Conforta sapere che nulla è cambiato, tutti i fedeli tornano dove tempo fa si sono uniti in raccoglimento e in preghiera. La piccola chiesa di San Rocco è ferma lì ad aspettarli e li guida da lontano con le luci colorate di una vetrata a lunetta, che riproduce a grandi linee i contorni della statua. Un rullo di tamburi e alle prime ore del giorno la porta si apre. L’enorme simulacro viene condotto fuori dalla chiesa grazie alla maestria di un gruppo di portatori che, di generazione in generazione, si tramandano il controllo della statua. Il sincronismo dei loro movimenti, delicati ed oscillanti, permette di soffermare l’attenzione sulle loro candide vesti ricamate, con bordini e scapolari rossi.
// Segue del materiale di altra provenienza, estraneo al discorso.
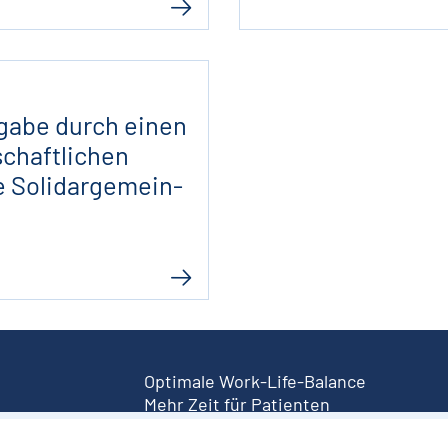
­gabe durch einen
schaft­lichen
e Soli­dar­gemein­
Optimale Work-Life-Balance
Mehr Zeit für Patienten
Rehaforschung & fachliche
rung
Sulle note dell’Eterno dolore del maestro Evaristo Pancaldi, seguono il lungo corteo processionale costituito da novizi, confratelli, devote e bambini che indossano abiti rievocanti quelli degli Otto Santi. Le tonalità pastello dei vestiti di Giuseppe d’Arimatea, Nicodemo, Giovanni Evangelista, la Madonna, Maria di Magdala, Maria di Salomè, Maria di Cleofa, assieme al pallore del Cristo morto sorvegliato dall’angelo, appunto gli Otto Santi, offrono suggestivi cromatismi che variano in base al colore del cielo, ricchi di luci ed ombre durante la notte ma decisamente più marcati sul far del giorno, quando per le vie del paese riecheggia Jone, la celebre marcia funebre del compositore Enrico Petrella. Intanto, per il nucleo antico e per le strade trafficate si diffondono odori di caffè e di dolciumi pasquali, mischiati al profumo di soffici croissant al cioccolato e alla crema appena sfornati, una sosta appagante per i più temerari che desiderano rifocillarsi dopo aver trascorso la nottata all’insegna della devozione.
Il sole si è ormai levato. Scintilla sulla facciata ristrutturata del municipio, mettendone in risalto la nuda pietra che sortisce l’ammirazione di una manciata di turisti, tutti rigorosamente dotati di macchine fotografiche. Un ultimo sguardo agli otto santi, fugaci scambi di auguri e convenevoli, e in tutta fretta si torna a casa, stanchi ma felici. Non si può spiegare, è una questione di cuore!